As Comcast and Time Warner Cable await the FCC's approval of their merger, the two companies collectively donated $132,000 to a dinner honoring one of the agency's commissioners.

As Politico reported, this September, the Walter Kaitz Foundation, which, according to its mission statement, "seeks to advance the contributions of women and multi-ethnic professionals in cable," will honor FCC Commissioner Mignon Clyburn at its annual dinner. Prior to joining the FCC in 2009, Clyburn was on the Public Service Commission of South Carolina and, before that, the publisher and general manager of the Coastal Times, a former Charleston-based newspaper that covered issues in the African American community.

Comcast said it had "long standing financial commitments" to the organization and the person being honored was irrelevant to that.

Each year, the dinner is supported by sponsors who give at various levels. The top sponsors this year were Comcast and Telemundo. The former contributed $110,000 to the dinner, which struck Carrie Levine, the research director at Citizens for Responsibility and Ethics in Washington, as odd. "They're honoring an FCC commissioner at the same time they're trying to get approval for a merger.

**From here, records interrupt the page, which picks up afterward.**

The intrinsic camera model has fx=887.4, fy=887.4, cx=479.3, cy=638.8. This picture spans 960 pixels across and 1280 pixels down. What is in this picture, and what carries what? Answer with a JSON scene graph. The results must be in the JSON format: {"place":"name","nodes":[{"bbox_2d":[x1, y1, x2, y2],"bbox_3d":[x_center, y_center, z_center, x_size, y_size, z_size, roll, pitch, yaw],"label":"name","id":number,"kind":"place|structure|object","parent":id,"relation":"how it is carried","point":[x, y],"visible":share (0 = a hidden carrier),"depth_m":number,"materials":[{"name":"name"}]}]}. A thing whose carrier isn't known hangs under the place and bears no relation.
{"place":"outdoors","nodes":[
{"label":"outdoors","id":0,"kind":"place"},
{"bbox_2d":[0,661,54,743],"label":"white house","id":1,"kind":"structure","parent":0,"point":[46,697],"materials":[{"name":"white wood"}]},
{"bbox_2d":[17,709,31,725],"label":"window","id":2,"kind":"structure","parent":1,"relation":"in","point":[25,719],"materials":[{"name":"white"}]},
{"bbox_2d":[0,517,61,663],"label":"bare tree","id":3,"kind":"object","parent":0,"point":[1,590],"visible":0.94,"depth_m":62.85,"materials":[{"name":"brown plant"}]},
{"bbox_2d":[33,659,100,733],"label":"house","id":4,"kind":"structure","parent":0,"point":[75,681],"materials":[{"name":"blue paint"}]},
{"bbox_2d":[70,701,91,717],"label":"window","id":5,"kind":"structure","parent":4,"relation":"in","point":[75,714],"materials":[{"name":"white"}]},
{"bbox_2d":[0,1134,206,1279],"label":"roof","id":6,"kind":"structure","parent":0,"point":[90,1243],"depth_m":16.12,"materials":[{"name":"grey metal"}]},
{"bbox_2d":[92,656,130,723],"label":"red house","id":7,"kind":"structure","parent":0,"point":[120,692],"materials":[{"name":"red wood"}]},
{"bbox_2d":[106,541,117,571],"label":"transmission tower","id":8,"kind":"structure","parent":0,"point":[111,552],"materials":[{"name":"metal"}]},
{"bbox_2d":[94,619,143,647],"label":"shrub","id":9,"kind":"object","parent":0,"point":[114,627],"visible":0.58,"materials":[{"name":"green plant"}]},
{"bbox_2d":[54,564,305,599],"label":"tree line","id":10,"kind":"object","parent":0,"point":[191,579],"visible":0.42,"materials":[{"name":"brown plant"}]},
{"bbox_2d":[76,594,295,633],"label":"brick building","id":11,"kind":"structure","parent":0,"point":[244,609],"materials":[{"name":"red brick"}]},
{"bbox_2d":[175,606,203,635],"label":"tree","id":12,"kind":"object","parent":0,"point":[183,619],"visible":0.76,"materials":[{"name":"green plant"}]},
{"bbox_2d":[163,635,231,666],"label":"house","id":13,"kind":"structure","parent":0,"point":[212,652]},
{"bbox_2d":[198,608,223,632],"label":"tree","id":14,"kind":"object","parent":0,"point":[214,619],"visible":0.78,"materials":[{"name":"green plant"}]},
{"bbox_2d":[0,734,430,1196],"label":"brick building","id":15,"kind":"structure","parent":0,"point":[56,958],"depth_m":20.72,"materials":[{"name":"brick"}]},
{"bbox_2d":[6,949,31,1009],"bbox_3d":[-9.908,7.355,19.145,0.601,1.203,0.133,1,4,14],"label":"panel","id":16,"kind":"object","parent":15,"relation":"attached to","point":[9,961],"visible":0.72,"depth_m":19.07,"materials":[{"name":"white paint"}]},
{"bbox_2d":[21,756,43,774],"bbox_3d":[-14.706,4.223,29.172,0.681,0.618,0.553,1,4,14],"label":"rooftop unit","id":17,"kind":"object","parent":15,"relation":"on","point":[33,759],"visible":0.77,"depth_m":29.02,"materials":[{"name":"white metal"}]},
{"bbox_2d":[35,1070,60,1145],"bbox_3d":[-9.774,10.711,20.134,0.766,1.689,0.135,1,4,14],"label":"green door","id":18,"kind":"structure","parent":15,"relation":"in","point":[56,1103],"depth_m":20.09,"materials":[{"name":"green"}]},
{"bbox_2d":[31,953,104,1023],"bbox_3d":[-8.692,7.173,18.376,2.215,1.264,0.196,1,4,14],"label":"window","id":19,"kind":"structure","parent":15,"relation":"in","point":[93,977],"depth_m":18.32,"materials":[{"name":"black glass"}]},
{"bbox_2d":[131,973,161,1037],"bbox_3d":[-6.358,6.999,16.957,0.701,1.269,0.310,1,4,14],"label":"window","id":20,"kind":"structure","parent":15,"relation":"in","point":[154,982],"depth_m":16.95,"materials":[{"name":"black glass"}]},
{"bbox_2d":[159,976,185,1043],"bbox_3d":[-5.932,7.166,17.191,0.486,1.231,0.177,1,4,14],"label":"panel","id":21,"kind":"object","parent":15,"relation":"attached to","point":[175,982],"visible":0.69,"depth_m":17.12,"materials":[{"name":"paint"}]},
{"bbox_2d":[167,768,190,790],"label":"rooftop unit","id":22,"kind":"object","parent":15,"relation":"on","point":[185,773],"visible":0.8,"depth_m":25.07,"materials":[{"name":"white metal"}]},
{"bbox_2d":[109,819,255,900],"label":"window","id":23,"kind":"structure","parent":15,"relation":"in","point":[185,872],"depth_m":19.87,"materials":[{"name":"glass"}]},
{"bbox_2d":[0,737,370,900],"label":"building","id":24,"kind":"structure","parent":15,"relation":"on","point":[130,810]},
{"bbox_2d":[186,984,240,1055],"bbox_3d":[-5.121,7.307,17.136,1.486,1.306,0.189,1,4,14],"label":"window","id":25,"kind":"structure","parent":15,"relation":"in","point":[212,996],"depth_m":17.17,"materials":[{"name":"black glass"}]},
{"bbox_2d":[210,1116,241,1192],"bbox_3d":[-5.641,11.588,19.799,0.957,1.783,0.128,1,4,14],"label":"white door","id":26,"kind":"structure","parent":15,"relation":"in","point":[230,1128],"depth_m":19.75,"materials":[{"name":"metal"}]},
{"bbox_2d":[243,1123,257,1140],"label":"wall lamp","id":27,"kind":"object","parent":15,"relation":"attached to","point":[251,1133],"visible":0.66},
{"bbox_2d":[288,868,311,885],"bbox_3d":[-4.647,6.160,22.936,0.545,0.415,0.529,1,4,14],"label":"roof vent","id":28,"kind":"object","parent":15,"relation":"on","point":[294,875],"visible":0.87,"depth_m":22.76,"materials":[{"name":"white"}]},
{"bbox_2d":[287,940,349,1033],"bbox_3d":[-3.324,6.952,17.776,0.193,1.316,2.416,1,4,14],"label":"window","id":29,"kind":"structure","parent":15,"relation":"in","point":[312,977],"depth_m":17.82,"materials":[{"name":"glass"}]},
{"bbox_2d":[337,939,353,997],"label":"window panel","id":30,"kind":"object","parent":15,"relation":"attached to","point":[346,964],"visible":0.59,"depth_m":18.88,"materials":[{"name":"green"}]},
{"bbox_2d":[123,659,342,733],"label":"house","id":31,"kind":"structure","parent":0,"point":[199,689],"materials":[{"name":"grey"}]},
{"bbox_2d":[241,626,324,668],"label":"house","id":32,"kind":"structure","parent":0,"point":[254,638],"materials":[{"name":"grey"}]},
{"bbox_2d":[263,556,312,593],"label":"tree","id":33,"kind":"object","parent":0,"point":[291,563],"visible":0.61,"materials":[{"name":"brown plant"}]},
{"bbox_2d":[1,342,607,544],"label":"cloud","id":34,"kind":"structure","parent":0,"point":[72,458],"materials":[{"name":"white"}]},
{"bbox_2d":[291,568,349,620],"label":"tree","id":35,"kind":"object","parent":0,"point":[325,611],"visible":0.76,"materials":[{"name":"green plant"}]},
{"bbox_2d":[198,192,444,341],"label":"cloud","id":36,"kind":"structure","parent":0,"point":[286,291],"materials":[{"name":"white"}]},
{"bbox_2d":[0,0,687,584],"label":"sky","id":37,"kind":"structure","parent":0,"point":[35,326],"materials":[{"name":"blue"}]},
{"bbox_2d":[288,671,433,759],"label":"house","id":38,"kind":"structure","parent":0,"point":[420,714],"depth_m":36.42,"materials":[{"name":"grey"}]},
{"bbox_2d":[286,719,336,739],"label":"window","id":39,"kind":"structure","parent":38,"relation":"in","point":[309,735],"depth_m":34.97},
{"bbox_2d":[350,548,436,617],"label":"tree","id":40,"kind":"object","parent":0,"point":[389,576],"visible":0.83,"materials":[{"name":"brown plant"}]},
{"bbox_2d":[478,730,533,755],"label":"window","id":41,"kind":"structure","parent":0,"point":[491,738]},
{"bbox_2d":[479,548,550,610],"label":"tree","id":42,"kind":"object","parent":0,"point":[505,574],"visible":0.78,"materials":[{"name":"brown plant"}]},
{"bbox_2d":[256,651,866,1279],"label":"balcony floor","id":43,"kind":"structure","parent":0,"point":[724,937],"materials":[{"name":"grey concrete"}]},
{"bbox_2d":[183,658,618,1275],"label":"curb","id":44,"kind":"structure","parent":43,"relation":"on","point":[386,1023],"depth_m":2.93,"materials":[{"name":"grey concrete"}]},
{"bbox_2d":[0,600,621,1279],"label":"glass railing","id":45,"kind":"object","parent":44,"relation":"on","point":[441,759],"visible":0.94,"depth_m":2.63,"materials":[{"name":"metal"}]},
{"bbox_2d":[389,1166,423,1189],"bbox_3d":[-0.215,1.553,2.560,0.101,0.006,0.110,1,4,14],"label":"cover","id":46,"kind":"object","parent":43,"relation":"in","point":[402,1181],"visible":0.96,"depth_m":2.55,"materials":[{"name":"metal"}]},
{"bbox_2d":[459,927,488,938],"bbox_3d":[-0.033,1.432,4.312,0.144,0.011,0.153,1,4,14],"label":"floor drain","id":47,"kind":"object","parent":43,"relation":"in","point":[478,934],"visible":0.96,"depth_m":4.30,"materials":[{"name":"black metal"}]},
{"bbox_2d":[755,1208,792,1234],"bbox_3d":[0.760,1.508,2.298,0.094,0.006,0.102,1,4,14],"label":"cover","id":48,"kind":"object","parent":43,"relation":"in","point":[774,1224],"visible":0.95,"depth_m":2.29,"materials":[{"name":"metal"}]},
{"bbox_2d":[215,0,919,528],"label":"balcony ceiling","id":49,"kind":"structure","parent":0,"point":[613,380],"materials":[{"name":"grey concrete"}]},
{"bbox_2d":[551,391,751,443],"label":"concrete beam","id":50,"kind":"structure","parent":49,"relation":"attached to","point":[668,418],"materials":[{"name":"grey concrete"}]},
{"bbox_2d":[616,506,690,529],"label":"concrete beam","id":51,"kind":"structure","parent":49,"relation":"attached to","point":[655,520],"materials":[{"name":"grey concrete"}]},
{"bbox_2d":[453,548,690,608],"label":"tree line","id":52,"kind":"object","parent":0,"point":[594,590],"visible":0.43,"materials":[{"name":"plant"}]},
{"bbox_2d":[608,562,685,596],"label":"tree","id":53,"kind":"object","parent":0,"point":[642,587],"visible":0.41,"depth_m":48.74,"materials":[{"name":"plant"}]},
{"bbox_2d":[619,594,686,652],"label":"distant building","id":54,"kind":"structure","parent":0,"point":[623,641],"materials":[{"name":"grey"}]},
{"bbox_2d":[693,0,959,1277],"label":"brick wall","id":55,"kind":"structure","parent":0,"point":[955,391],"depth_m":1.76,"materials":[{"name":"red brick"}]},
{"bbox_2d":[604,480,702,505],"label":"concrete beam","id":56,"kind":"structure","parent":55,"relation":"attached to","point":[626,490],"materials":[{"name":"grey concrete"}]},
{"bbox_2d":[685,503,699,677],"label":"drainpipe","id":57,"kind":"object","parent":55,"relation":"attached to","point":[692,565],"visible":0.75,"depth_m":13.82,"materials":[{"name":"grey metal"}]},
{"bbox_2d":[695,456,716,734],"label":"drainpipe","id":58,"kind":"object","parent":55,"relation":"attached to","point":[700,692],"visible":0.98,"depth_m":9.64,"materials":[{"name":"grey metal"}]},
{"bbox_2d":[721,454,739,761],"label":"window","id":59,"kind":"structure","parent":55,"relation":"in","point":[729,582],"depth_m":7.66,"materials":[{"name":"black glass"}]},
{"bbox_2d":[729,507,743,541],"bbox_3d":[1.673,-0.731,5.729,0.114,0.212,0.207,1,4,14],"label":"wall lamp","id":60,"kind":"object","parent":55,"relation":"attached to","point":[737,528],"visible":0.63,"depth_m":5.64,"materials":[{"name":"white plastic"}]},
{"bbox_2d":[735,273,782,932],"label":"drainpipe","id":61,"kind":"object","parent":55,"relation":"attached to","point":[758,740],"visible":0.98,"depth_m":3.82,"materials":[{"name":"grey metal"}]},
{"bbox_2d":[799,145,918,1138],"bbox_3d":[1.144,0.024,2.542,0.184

And that doesn't look so good," she told Politico.

Comcast and Time Warner Cable are currently awaiting approval from the FCC and the Justice Department for their $45 billion merger, which they first announced back in February. According to The New York Times, the merger would put 30 percent of the U.S. cable television market and 35.5 percent of its fixed high speed Internet market under Comcast's control. Critics of the merger worry that reducing competition in the already relatively low-competition cable and Internet markets will increase prices and decrease quality of service. Time Warner Cable also sponsored the dinner, giving a more modest $22,000.

However, according to donation figures provided to Newsweek by Comcast, the company's contribution to the dinner this year is the smallest it has been since it acquired NBC Universal in 2011. Last year, the company gave $140,000. It gave $145,000 and $122,500 in 2012 and 2011, respectively.

"We've given at the highest level for several years," the company wrote in a statement to Newsweek. "We are the industry leader—in our size and in our commitment to diversity—and it is important that we reflect that in our financial support of the Kaitz Foundation. As the industry has consolidated over time, especially after we became the largest operator in 2003, and then again with acquiring NBCUniversal in 2011, we've taken a larger role in giving to Kaitz."

"The identity of the honorees is irrelevant to our long standing financial commitments," the statement said. "We absolutely dispute the notion that our contributions have anything to do with currying favor with Commissioner Clyburn or any honoree. Such claims are insulting and not supported by any evidence. They are purely fiction."